Aluminum heads

Only way to really prove it is to make an aluminum head and cast head 100% in the same mold with no difference and dyno them. I'm just using my logic, but I could be wrong. I'm open to better science as well.


It has been done and there is no way that the cores can be the same with aluminum and iron.

You'd either have an aluminum head that was so thin a baby fart would blow it apart, or a CI head that was so heavy, and the water jackets so small it would weigh a ton and couldn't be cooled.

Again, I read the Hughes post and he didn't give any "science". It just regurgitated the same old fact that aluminum dissipates heat faster. So what? Refer to my post in the racers forum.

Let me see if I can sum it up without typing a book.

The rate of change in increase of temperature of combustion is so fast, that the rate of change of temperature of the coolant can't accept that temp increase.

IOW's, no matter how fast the head materiel can reject or dissipate heat, the coolant can only take so much of an increase. And coolant accepts heat much slower.

And then, we can discuss how many BTU's the coolant can reject, at what load does heat dissipation become relevant?
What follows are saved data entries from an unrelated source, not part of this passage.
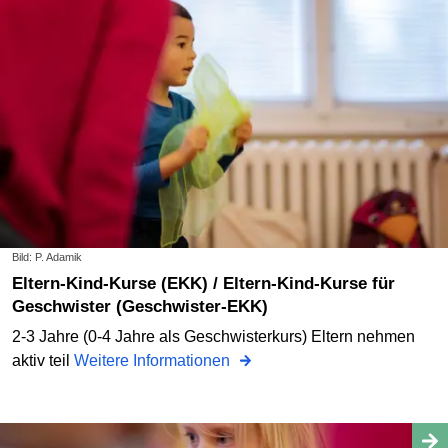
Bild: P. Adamik
Eltern-Kind-Kurse (EKK) / Eltern-Kind-Kurse für
Geschwister (Geschwister-EKK)
2-3 Jahre (0-4 Jahre als Geschwisterkurs) Eltern nehmen
aktiv teil
Weitere Informationen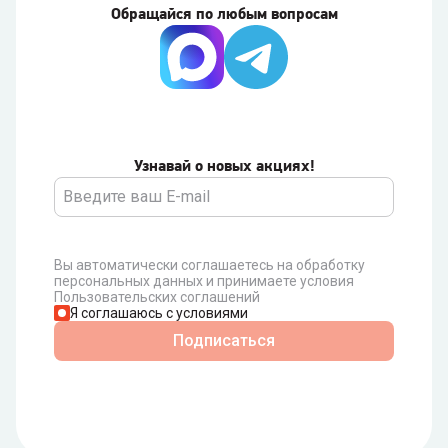
Обращайся по любым вопросам
Узнавай о новых акциях!
Вы автоматически соглашаетесь на обработку
персональных данных и принимаете условия
Пользовательских соглашений
Я соглашаюсь с условиями
Подписаться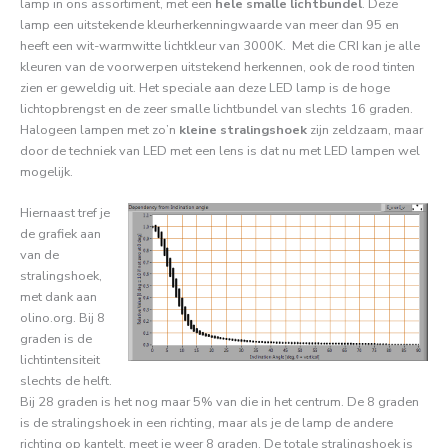
lamp in ons assortiment, met een
hele smalle lichtbundel
. Deze
lamp een uitstekende kleurherkenningwaarde van meer dan 95 en
heeft een wit-warmwitte lichtkleur van 3000K. Met die CRI kan je alle
kleuren van de voorwerpen uitstekend herkennen, ook de rood tinten
zien er geweldig uit. Het speciale aan deze LED lamp is de hoge
lichtopbrengst en de zeer smalle lichtbundel van slechts 16 graden.
Halogeen lampen met zo’n
kleine stralingshoek
zijn zeldzaam, maar
door de techniek van LED met een lens is dat nu met LED lampen wel
mogelijk.
Hiernaast tref je
de grafiek aan
van de
stralingshoek,
met dank aan
olino.org. Bij 8
graden is de
lichtintensiteit
slechts de helft.
Bij 28 graden is het nog maar 5% van die in het centrum. De 8 graden
is de stralingshoek in een richting, maar als je de lamp de andere
richting op kantelt, meet je weer 8 graden. De totale stralingshoek is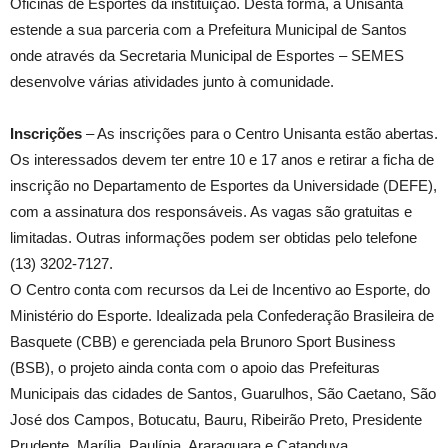
Oficinas de Esportes da instituição. Desta forma, a Unisanta
estende a sua parceria com a Prefeitura Municipal de Santos
onde através da Secretaria Municipal de Esportes – SEMES
desenvolve várias atividades junto à comunidade.
Inscrições
– As inscrições para o Centro Unisanta estão abertas.
Os interessados devem ter entre 10 e 17 anos e retirar a ficha de
inscrição no Departamento de Esportes da Universidade (DEFE),
com a assinatura dos responsáveis. As vagas são gratuitas e
limitadas. Outras informações podem ser obtidas pelo telefone
(13) 3202-7127.
O Centro conta com recursos da Lei de Incentivo ao Esporte, do
Ministério do Esporte. Idealizada pela Confederação Brasileira de
Basquete (CBB) e gerenciada pela Brunoro Sport Business
(BSB), o projeto ainda conta com o apoio das Prefeituras
Municipais das cidades de Santos, Guarulhos, São Caetano, São
José dos Campos, Botucatu, Bauru, Ribeirão Preto, Presidente
Prudente, Marília, Paulínia, Araraquara e Catanduva.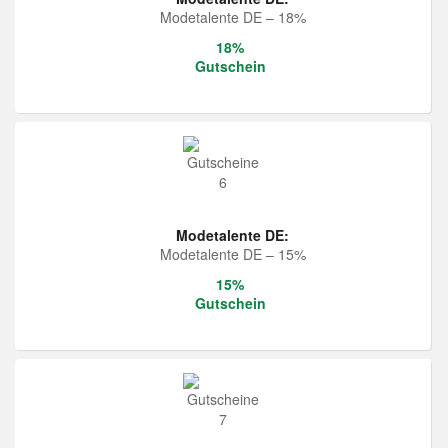
Modetalente DE – 18%
18%
Gutschein
Modetalente DE:
Modetalente DE – 15%
15%
Gutschein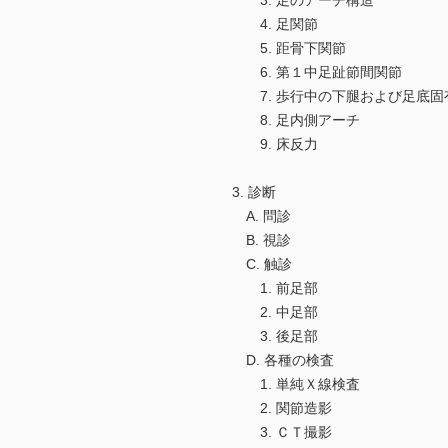
3. 足のアーチ構造
4. 足関節
5. 距骨下関節
6. 第１中足趾節間関節
7. 歩行中の下腿および足底固
8. 足内側アーチ
9. 床反力
3. 診断
A. 問診
B. 視診
C. 触診
1. 前足部
2. 中足部
3. 後足部
D. 各種の検査
1. 単純Ｘ線検査
2. 関節造影
3. ＣＴ撮影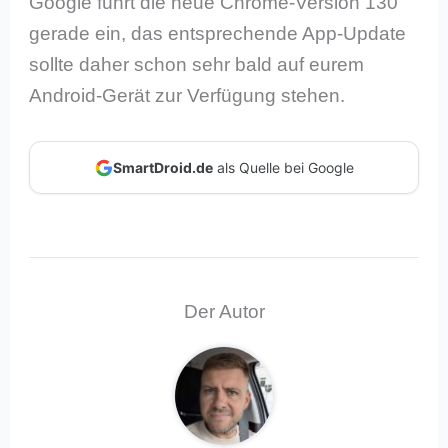
Google führt die neue Chrome-Version 130
gerade ein, das entsprechende App-Update
sollte daher schon sehr bald auf eurem
Android-Gerät zur Verfügung stehen.
SmartDroid.de
als Quelle bei Google
Der Autor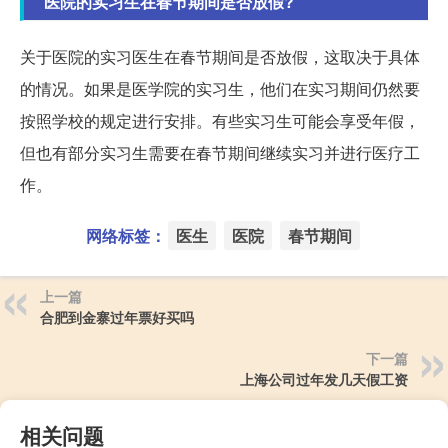
医院的实习生在春节期间是否放假?
关于医院的实习医生在春节期间是否放假，这取决于具体
的情况。如果是医学院的实习生，他们在实习期间仍然要
按照学校的规定进行安排。有些实习生可能会享受年假，
但也有部分实习生需要在春节期间继续实习并进行医疗工
作。
网络标签：
医生
医院
春节期间
上一篇
合肥到金寨过年票好买吗
下一篇
上海公司过年发几天假工资
相关问题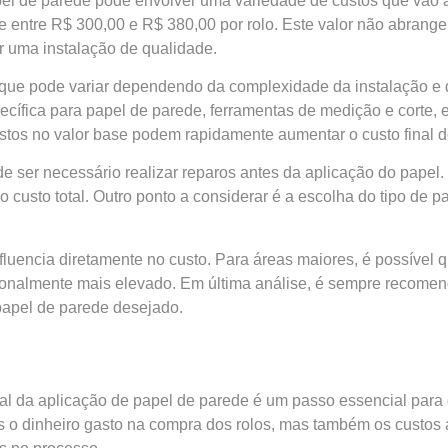
l de parede pode envolver uma variedade de custos que vão al
te entre R$ 300,00 e R$ 380,00 por rolo. Este valor não abra
ir uma instalação de qualidade.
 que pode variar dependendo da complexidade da instalação e d
ecífica para papel de parede, ferramentas de medição e corte,
istos no valor base podem rapidamente aumentar o custo final d
 ser necessário realizar reparos antes da aplicação do papel. I
do custo total. Outro ponto a considerar é a escolha do tipo de
luencia diretamente no custo. Para áreas maiores, é possível q
ionalmente mais elevado. Em última análise, é sempre recomen
papel de parede desejado.
tal da aplicação de papel de parede é um passo essencial par
 o dinheiro gasto na compra dos rolos, mas também os custos a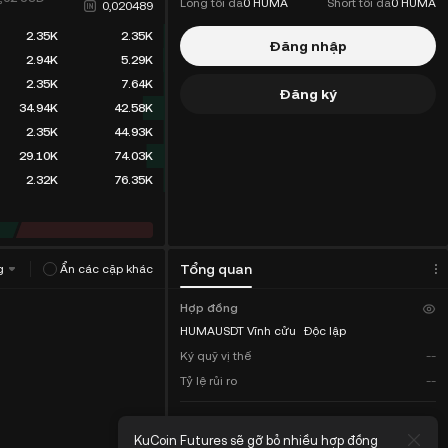
Long tối đa
0 HUMA
Short tối đa
0 HUMA
0,020489
2.35K
2.35K
Đăng nhập
2.94K
5.29K
2.35K
7.64K
Đăng ký
34.94K
42.58K
2.35K
44.93K
29.10K
74.03K
2.32K
76.35K
Tổng quan
g
Ẩn các cặp khác
Hợp đồng
HUMAUSDT Vĩnh cửu
Độc lập
Ký quỹ vị thế
--
Tỷ lệ rủi ro
--
COIN-M
ết hợp đồng vĩnh
KuCoin Futures sẽ gỡ bỏ nhiều hợp đồng
KuCo
Tổng số dư
--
For example, you have an 11:1 CI headed engine and cruising down the road, temp and load stabilized, and when most detonation occurs is right here...when you transition into tip in. The load goes straight up, the engine rattles and you either mash on it to get through it or back off the throttle to stop it.

Explain to me, with science, how an aluminum head can conduct heat so quickly as to remedy that.

I can also tell you this observed fact. Detonation almost never occurs at WOT. Almost never, and to get that your tune up has to be so jacked up that nothing will fix it except correcting the underlying issues and head materiel won't do that.

Low RPM, high load detonation is the real enemy, and an aluminum head ain't going to fix that.